== Segment start ==

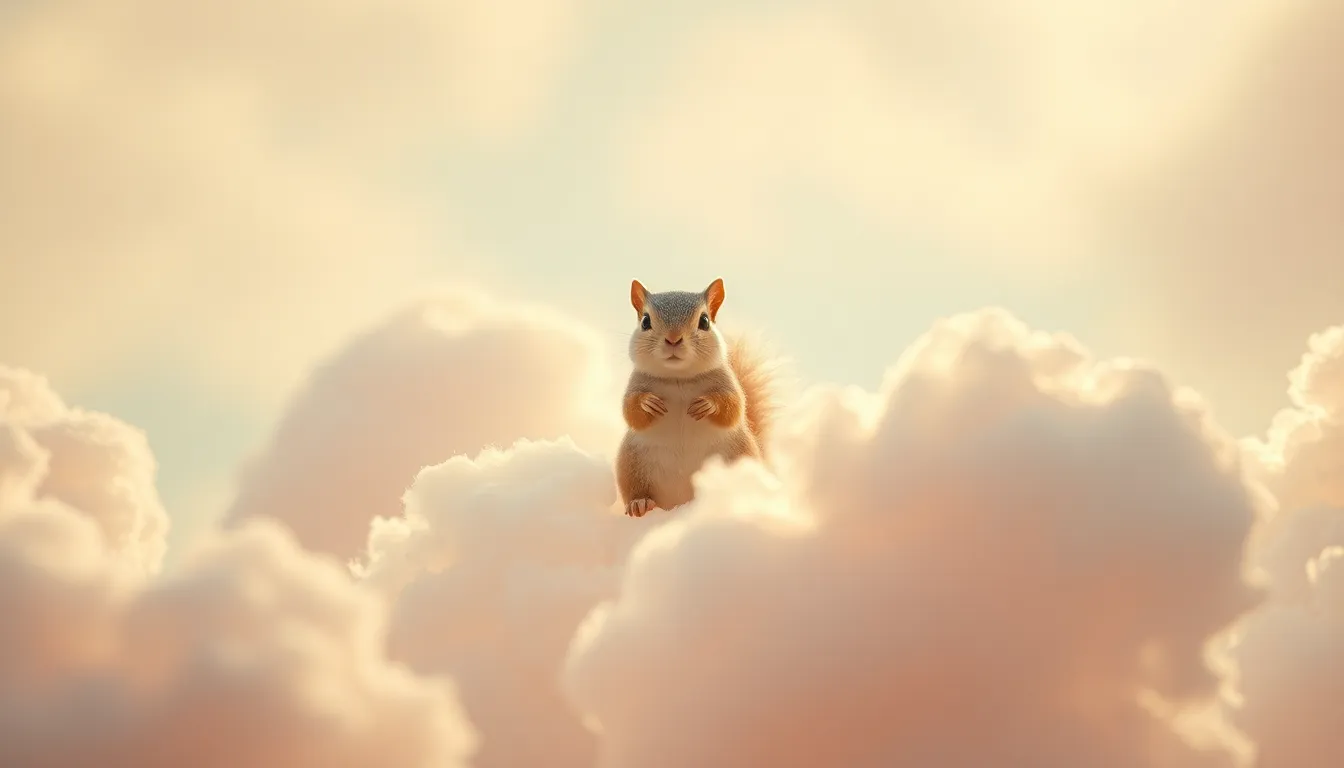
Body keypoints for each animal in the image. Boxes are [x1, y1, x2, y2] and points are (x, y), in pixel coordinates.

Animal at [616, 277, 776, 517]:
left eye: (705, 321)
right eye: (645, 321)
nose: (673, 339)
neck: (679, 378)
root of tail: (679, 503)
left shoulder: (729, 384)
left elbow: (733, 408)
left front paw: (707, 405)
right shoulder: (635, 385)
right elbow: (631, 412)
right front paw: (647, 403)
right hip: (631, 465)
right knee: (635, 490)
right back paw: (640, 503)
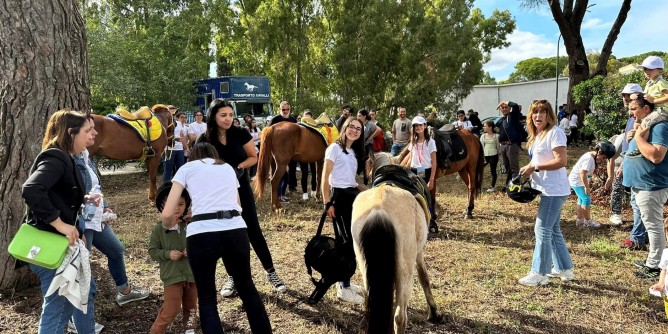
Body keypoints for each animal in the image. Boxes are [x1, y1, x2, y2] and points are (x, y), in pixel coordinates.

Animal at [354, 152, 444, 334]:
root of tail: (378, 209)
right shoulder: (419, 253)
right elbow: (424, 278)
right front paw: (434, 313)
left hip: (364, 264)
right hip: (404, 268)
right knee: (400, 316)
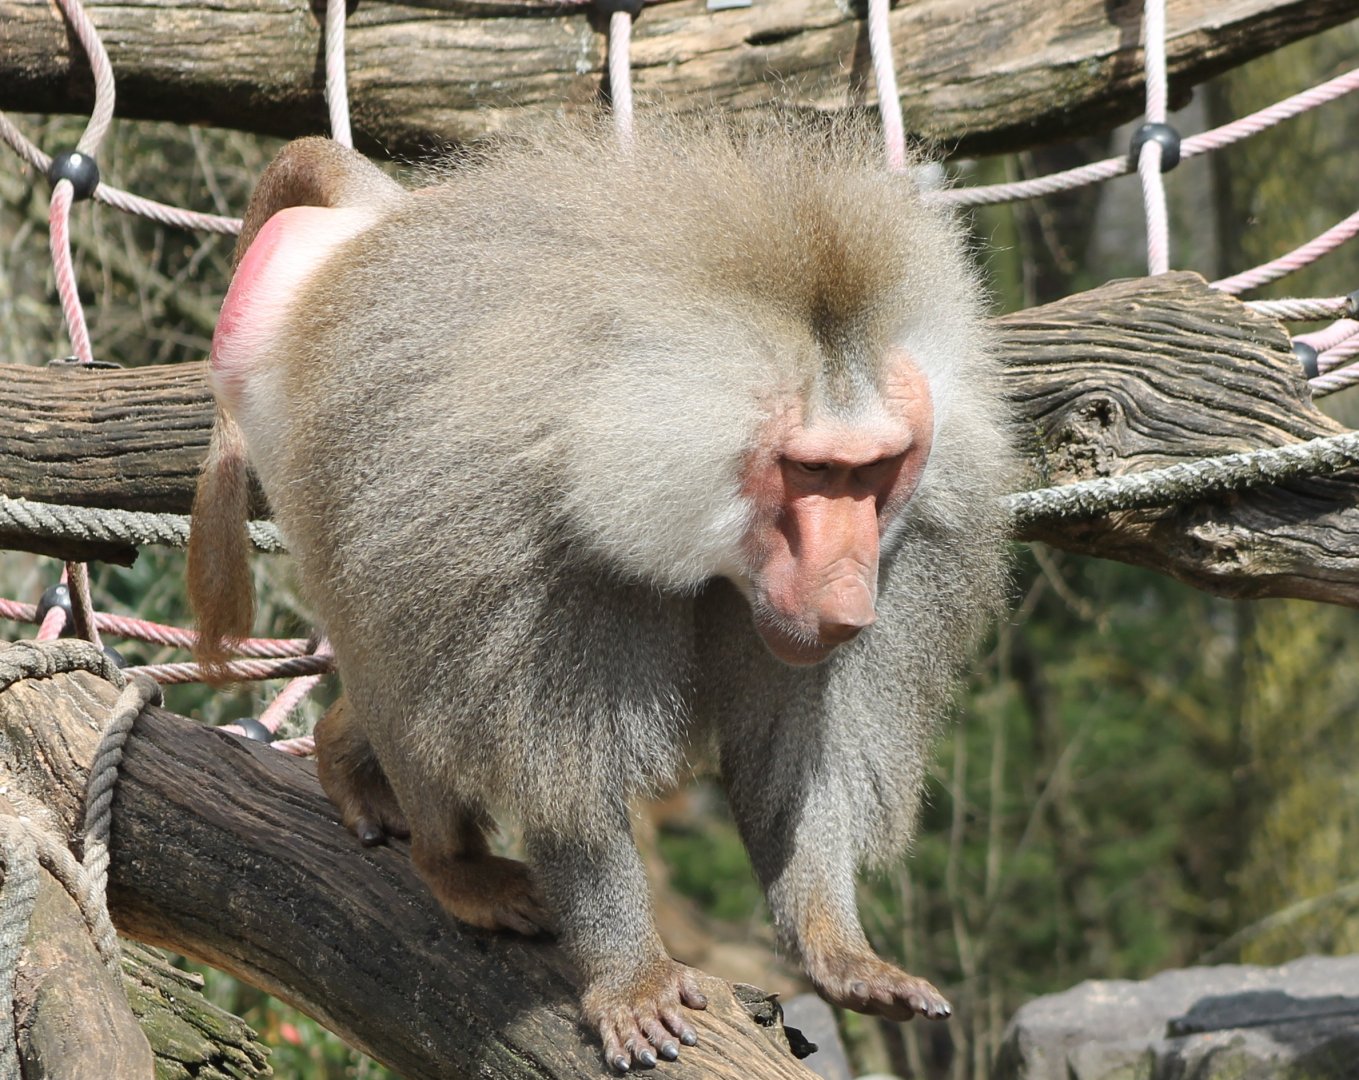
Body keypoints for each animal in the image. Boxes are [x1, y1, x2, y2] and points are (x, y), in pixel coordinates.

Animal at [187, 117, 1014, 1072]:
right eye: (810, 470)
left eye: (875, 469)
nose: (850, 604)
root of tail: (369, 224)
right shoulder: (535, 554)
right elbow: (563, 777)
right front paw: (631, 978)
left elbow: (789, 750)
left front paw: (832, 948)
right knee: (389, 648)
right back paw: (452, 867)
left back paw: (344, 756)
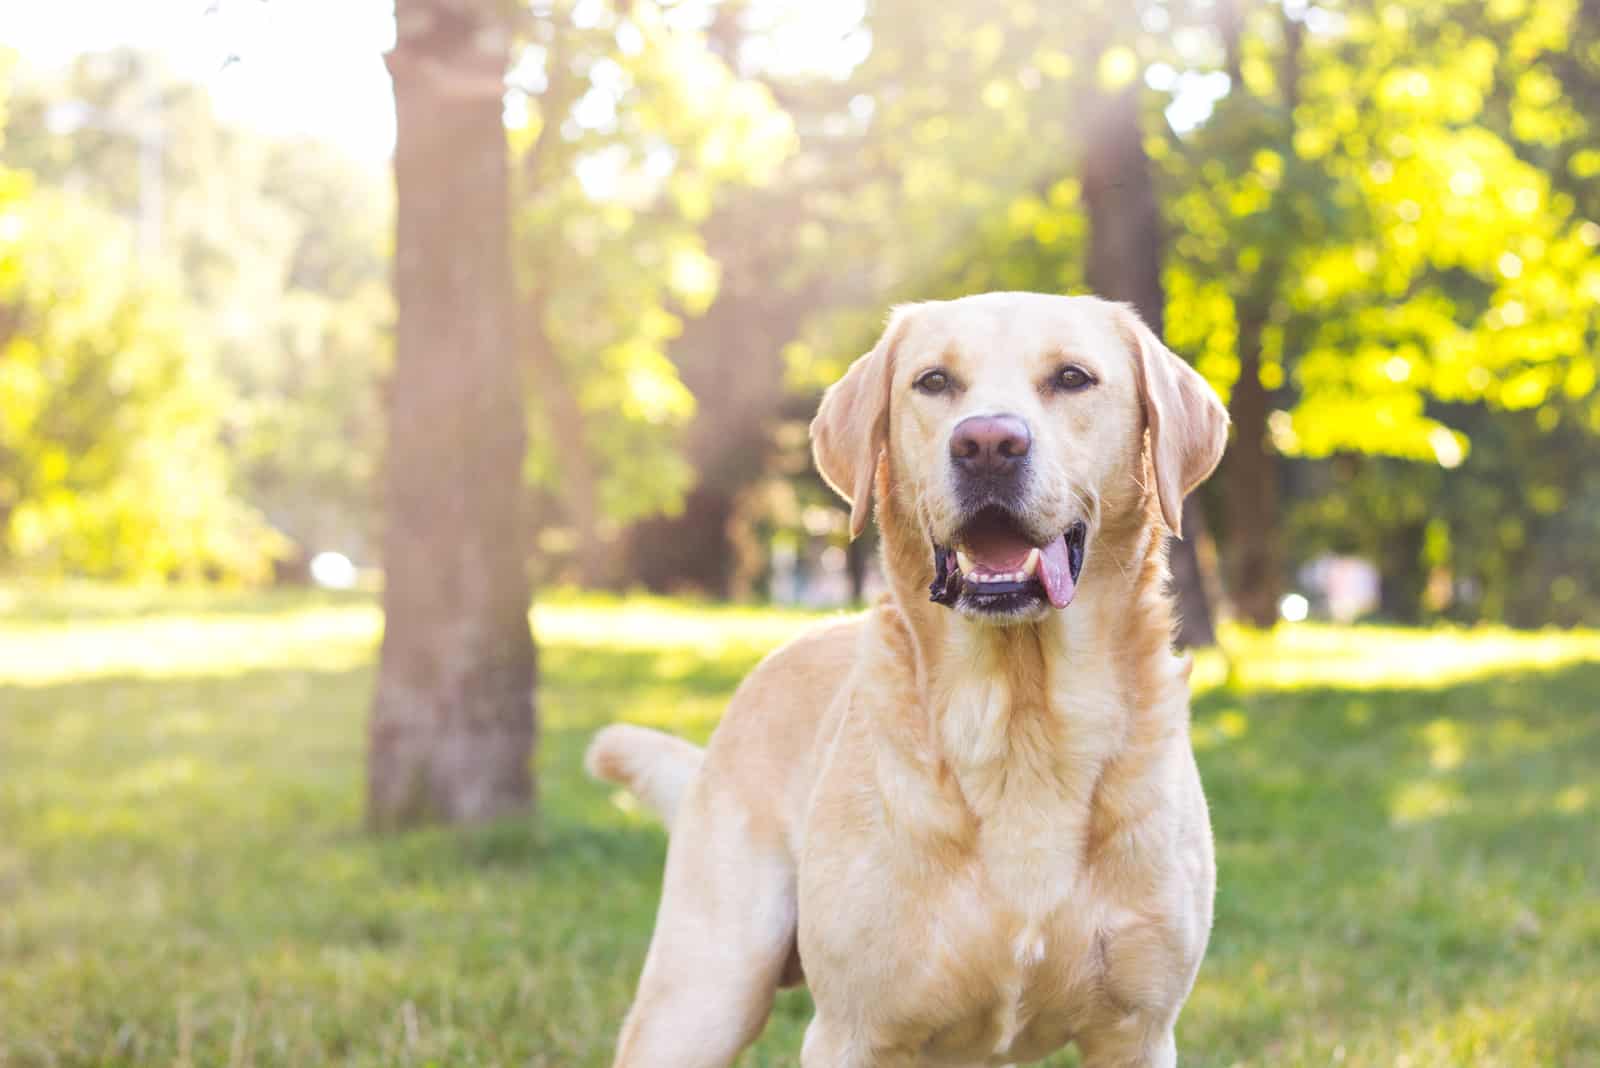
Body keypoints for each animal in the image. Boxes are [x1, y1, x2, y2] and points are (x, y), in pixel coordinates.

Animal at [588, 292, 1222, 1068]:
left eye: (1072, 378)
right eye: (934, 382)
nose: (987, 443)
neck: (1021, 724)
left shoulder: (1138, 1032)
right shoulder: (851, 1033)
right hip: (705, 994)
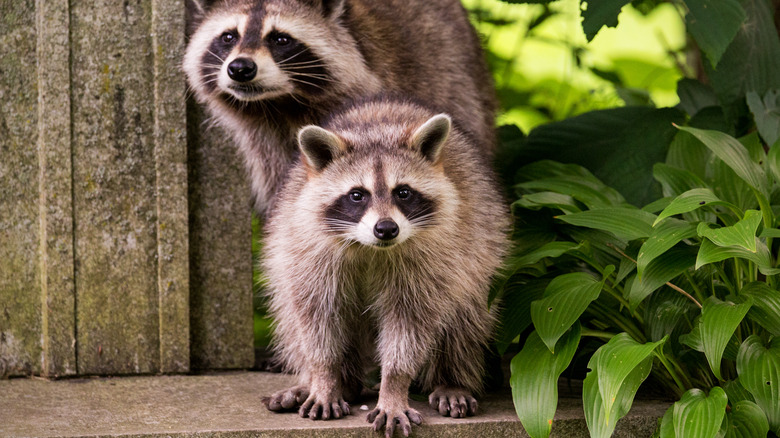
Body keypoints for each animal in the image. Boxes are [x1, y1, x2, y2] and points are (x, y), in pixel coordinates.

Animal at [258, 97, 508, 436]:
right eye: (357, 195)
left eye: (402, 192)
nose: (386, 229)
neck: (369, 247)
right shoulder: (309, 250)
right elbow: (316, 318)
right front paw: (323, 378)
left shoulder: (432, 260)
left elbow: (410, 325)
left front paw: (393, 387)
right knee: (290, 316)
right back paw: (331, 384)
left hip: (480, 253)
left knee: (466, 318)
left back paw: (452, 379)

== Segment end ==

*WHAT NEEDS TO BE DONE:*
In the listing above, find the line containing "right knee: (290, 316)", then reproduce it and each line after it through the end, exactly and with nothing added.

*OUTPUT OF THE TASK:*
right knee: (290, 316)
right back paw: (331, 384)
left hip: (480, 253)
left knee: (466, 318)
left back paw: (452, 379)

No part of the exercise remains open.